Felicia tries to get him to clear up the rumors to his daughter Jamie of his seeing other men. Lenny, for his part, is willing to spill the beans about his sexual proclivities, but Felicia insists he keep it to himself. “Don’t you dare tell her the truth!” she emphasizes. And so, he doesn’t. He is most convincing in his denials. Again, what is the connection to the main storyline? It’s all random dialogue, arbitrary and without sufficient justification. But isn’t life that way? One has to wonder.

In most films, music is used as a means to unify the action, to add clarity or substance to a given work. But here, it beggars confusion amid silent shrugs of the shoulders, leaving audiences clueless as to what association a particular piece of music has to the action onscreen. Even to those familiar with Bernstein’s life and accomplishments, the film seems wanting, the emotions left at sea to cast about for explanations where, to be perfectly honest, none exist. This is all to Maestro’s deficit – and it’s a major one, next to the wandering screenplay (worked on by both Cooper and John Singer) that takes the viewer every which way except the path of coherence.

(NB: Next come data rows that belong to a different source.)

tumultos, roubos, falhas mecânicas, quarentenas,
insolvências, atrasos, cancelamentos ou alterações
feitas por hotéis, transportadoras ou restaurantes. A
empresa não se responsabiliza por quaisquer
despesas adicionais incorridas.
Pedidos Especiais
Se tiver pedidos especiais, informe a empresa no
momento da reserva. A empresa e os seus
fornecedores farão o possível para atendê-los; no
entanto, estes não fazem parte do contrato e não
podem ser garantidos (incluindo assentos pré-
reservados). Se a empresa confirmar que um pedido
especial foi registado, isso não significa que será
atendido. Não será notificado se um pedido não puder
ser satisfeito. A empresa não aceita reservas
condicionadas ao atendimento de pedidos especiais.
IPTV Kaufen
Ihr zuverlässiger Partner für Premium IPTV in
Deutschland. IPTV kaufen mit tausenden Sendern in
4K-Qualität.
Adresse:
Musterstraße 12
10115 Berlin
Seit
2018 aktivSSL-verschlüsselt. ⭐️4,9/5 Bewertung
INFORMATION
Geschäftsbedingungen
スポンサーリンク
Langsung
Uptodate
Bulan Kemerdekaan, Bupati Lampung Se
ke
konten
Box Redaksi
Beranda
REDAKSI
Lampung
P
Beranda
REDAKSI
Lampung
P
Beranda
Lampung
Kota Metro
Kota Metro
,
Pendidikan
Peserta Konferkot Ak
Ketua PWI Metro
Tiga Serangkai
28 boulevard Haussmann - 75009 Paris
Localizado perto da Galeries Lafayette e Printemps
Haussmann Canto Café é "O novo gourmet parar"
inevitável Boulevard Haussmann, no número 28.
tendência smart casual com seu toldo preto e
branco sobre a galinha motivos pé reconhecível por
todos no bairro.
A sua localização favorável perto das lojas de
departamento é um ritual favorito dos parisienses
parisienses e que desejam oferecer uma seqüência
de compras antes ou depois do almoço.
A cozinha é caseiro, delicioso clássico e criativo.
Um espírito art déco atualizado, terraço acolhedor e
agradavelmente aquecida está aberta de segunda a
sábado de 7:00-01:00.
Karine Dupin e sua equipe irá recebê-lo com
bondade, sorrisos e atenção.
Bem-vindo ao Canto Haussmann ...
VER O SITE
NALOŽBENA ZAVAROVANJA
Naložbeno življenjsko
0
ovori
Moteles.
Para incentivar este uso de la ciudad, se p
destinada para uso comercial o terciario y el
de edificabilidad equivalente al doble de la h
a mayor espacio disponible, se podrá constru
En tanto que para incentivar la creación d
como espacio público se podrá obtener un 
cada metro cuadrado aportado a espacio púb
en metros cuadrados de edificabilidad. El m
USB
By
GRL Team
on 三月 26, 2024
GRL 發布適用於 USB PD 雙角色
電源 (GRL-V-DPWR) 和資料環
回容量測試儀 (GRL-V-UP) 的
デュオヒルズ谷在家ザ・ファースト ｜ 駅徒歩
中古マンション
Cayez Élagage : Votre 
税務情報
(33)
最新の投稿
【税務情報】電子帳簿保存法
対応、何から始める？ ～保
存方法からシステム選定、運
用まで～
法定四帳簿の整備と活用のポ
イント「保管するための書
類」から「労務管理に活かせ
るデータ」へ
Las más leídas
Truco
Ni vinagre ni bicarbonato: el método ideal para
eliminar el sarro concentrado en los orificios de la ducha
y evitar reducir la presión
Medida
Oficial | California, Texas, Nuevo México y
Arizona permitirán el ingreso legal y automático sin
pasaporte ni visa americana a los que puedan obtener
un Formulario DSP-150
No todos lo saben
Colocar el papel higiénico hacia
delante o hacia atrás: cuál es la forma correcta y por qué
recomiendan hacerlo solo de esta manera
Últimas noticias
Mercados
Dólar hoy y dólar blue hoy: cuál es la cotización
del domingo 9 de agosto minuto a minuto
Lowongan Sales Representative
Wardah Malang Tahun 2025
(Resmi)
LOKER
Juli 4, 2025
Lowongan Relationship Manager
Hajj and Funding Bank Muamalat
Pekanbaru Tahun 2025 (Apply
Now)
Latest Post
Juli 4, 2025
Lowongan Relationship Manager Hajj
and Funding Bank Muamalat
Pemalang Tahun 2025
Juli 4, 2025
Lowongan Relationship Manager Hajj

Lenny and Felicia continue to argue about his bringing the young man Thomas to their summer home to meet the kids. Should Lenny have done that? And why is this important in telling Bernstein’s overall story? Is this what Cooper and Singer labored so valiantly to bring to the screen? Could Steven Spielberg or Martin Scorsese have done a better job of it, or taken a different path? Both ended up as executive producers on the project, and both had been penciled in to lead it, prior to giving up the reins to Cooper.

Cooper, for his part, has released a major motion picture that morphed into a passion project. Seeing Cooper on the CBS Sunday Morning program with the three surviving Bernstein children, Jamie, Alexander and Nina, one grasps the simple fact that he was emotionally attached and committed to capturing Lenny’s intense but troubled relationship with Felicia, along with the conductor’s family dynamic. You can see and feel the rapport he had with the adult siblings, it is that palpable.

Bernstein leading the orchestra and chorus in the conclusion to Mahler’s Symphony No. 2

Given all the above, there’s decidedly too much of the “man” and not nearly enough of the “artist.” For instance, Mass was one of Bernstein’s most accessible “serious” works and is given prominence later on, but audiences are left wondering as to the point of it all. As is the climax to Mahler’s Symphony No. 2, subtitled the “Resurrection,” the reenactment of which captures much of its inner fire and spiritual heft, but lacks the framework needed to provide clarity as to why this specific sequence matters for today’s audiences. Yes, it’s a magnificent effort but to what end?

Gustav Mahler, an Austro-Bohemian Jew who converted to Catholicism later in life, lived in difficult times and experienced similar issues (as Bernstein surely had) between his art and his religion, his troubled marriage to the lovely Alma Mahler, and his pursuit of a conducting career contrasted with his composing works of unimaginable emotional breadth and purpose. He could be the model for our modern-day Mahler, that is, our own Leonard Bernstein. Then why not do a film about Mahler? Well, one reason is that Ken Russell had done it before in 1974 (and none too successfully).

The last third of Cooper’s film is taken up with Felicia’s bout with and treatment of cancer, leading to her poignant passing (based on the surviving siblings’ account). This segues briefly into Bernstein’s teaching conducting classes to young aspirants, with his impulsive unruliness moderated somewhat for that final frame. For indeed, the remaining few minutes of Maestro return Leonard Bernstein to the beginning of the end, where he is being interviewed about his life and work.

The older Leonard Bernstein (Bradley Cooper) in ‘Maestro’ (2023)

With that characteristic gleam and twinkle in his eyes and that wrinkled, wizened expression we know so well from his many television and concert appearances, a slightly irritated and prematurely older Lenny turns directly to the camera (but not to the audience) and asks, quizzically: “Any questions?”

Oh, yes! About several dozen or more! Only, we will never get the chance to ask them. One must look elsewhere for the answers.